● PROVIDED DATA:

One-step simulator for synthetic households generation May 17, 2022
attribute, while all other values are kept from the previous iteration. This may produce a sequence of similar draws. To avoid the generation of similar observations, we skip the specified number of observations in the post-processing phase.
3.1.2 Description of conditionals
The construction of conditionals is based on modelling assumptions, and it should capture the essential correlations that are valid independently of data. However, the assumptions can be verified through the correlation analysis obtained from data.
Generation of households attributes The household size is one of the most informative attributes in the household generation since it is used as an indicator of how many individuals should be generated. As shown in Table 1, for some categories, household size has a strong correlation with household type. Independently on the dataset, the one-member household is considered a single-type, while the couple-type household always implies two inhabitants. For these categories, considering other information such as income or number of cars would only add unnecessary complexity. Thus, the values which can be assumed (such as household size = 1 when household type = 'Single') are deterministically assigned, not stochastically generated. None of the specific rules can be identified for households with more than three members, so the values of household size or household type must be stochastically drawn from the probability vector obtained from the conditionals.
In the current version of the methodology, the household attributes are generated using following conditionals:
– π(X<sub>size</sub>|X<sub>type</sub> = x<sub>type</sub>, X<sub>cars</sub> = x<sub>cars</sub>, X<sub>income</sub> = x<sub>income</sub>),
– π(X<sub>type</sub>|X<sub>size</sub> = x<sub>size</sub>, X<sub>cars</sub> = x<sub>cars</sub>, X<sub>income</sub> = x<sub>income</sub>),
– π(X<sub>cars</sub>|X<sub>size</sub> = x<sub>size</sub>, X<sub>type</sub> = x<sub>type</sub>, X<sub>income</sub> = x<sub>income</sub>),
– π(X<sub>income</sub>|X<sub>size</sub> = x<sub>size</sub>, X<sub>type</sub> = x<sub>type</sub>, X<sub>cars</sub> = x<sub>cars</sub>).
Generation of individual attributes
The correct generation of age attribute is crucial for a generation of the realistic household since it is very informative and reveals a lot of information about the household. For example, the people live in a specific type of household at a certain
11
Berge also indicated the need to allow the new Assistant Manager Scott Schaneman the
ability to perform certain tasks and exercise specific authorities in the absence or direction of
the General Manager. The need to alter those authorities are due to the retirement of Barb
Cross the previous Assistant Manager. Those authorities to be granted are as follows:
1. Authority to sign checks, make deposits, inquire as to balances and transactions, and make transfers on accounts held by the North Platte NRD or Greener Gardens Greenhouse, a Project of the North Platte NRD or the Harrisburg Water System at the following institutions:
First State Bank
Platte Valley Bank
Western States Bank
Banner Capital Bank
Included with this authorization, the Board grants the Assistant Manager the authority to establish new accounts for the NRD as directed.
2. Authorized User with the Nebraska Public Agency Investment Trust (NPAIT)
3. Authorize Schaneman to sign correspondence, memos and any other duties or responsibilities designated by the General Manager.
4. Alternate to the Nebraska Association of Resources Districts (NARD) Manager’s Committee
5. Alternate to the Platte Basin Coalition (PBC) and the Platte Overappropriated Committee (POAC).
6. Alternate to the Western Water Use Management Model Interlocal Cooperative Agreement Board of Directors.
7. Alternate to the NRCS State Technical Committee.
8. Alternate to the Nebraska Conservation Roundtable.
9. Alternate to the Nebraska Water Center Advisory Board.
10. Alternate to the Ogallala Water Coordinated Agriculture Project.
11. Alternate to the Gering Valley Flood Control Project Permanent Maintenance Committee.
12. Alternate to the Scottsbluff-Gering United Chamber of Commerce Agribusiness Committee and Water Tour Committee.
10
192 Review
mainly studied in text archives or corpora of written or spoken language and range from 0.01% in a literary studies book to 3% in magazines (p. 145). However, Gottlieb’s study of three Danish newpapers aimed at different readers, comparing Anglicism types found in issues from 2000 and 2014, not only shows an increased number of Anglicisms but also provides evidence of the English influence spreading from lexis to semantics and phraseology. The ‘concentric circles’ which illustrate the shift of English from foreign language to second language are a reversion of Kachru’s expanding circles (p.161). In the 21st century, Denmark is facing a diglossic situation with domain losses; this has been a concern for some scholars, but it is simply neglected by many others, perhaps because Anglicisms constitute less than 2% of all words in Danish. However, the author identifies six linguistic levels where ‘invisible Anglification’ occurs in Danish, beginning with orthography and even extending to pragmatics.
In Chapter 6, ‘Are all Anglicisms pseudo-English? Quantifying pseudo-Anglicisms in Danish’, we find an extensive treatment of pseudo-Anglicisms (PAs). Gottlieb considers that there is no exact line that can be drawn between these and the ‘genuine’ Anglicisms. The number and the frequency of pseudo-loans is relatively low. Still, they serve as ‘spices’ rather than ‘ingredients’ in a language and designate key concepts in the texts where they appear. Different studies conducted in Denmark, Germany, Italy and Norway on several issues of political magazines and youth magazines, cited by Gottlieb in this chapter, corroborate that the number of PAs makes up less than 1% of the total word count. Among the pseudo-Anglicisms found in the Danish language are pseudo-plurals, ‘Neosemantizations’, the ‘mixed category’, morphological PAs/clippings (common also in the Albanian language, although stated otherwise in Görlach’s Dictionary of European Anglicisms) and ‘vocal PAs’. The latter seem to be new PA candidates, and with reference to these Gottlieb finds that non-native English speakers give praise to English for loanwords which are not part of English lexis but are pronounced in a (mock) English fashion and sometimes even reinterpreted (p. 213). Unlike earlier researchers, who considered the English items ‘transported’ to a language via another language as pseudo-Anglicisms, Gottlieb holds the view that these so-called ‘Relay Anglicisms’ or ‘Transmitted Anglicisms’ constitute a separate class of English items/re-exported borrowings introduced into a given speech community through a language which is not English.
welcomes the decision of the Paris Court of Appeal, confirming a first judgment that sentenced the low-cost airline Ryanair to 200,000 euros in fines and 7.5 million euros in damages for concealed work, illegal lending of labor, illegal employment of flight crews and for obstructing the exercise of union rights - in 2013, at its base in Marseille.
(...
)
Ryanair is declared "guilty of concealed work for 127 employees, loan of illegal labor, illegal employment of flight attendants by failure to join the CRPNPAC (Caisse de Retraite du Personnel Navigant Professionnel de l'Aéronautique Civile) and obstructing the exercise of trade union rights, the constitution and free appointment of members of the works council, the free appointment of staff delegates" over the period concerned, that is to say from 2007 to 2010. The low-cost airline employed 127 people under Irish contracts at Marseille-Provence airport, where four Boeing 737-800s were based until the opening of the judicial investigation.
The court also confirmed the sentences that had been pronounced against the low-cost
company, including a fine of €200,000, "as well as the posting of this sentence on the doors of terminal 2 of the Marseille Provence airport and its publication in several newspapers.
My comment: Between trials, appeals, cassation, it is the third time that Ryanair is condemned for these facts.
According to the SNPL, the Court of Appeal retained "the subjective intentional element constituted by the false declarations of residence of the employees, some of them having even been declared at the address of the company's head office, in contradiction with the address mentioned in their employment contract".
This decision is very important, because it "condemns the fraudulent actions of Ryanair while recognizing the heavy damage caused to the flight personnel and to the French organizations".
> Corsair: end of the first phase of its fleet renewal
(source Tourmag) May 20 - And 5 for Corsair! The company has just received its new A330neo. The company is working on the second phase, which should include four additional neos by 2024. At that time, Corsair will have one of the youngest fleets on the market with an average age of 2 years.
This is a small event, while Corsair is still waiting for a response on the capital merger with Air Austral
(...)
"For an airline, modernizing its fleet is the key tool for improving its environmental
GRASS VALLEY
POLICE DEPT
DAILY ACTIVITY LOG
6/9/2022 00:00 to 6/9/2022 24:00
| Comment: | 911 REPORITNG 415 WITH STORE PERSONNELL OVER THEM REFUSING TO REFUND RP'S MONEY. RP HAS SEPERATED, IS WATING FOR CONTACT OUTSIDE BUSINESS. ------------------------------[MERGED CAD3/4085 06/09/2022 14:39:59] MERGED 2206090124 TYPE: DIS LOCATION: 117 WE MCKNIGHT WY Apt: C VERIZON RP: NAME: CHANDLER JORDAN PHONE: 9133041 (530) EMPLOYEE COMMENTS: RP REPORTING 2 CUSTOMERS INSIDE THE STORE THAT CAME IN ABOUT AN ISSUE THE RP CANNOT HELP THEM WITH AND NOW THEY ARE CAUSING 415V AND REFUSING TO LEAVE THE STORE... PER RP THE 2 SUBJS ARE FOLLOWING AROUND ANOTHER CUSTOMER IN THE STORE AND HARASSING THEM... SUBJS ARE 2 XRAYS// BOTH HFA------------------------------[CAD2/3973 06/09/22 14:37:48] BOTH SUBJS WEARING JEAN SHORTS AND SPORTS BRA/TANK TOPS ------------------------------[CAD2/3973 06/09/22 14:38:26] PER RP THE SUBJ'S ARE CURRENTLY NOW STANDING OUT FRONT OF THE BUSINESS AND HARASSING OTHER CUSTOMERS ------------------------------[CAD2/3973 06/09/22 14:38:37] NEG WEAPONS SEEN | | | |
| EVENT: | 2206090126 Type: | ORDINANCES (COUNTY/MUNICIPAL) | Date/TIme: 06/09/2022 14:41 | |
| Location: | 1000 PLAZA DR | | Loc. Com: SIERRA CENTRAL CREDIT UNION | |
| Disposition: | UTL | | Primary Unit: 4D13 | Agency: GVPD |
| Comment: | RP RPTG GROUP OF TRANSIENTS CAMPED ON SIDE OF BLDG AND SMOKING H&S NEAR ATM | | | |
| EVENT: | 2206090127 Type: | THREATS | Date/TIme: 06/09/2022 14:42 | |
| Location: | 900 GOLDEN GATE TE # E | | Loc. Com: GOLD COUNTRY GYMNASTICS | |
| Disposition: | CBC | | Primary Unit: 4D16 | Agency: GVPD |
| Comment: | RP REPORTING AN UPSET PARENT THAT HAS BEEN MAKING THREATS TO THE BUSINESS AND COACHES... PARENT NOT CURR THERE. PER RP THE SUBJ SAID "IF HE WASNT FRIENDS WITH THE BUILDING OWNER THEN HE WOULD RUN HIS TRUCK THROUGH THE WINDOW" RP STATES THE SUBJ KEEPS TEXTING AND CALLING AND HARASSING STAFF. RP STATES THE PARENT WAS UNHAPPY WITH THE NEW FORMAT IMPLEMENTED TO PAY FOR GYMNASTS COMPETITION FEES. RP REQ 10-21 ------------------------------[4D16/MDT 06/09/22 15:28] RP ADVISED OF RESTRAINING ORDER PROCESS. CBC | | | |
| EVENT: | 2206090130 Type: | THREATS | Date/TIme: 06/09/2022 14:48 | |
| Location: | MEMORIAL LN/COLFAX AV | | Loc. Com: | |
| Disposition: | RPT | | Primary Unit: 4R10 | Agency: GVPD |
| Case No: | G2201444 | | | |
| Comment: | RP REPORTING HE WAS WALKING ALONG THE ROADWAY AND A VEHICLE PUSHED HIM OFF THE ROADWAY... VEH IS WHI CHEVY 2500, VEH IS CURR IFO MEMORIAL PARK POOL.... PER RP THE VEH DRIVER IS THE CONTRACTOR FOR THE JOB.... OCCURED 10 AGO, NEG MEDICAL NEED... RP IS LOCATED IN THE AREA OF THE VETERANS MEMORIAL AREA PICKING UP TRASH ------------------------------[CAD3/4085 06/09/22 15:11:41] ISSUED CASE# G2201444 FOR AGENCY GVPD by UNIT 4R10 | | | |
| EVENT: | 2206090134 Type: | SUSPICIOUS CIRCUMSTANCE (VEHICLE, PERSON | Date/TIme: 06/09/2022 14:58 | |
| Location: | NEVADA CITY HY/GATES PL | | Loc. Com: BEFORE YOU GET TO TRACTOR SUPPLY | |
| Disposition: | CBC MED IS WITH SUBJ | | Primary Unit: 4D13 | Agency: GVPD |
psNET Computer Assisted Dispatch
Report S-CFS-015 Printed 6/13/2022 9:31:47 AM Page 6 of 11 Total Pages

● EXERCISE REQUIREMENTS: Beginning with the top line of the data above, output every line exactly until the one that contains "Generation of households", and include that one too.

● ANSWER TO THIS TASK:
One-step simulator for synthetic households generation May 17, 2022
attribute, while all other values are kept from the previous iteration. This may produce a sequence of similar draws. To avoid the generation of similar observations, we skip the specified number of observations in the post-processing phase.
3.1.2 Description of conditionals
The construction of conditionals is based on modelling assumptions, and it should capture the essential correlations that are valid independently of data. However, the assumptions can be verified through the correlation analysis obtained from data.
Generation of households attributes The household size is one of the most informative attributes in the household generation since it is used as an indicator of how many individuals should be generated. As shown in Table 1, for some categories, household size has a strong correlation with household type. Independently on the dataset, the one-member household is considered a single-type, while the couple-type household always implies two inhabitants. For these categories, considering other information such as income or number of cars would only add unnecessary complexity. Thus, the values which can be assumed (such as household size = 1 when household type = 'Single') are deterministically assigned, not stochastically generated. None of the specific rules can be identified for households with more than three members, so the values of household size or household type must be stochastically drawn from the probability vector obtained from the conditionals.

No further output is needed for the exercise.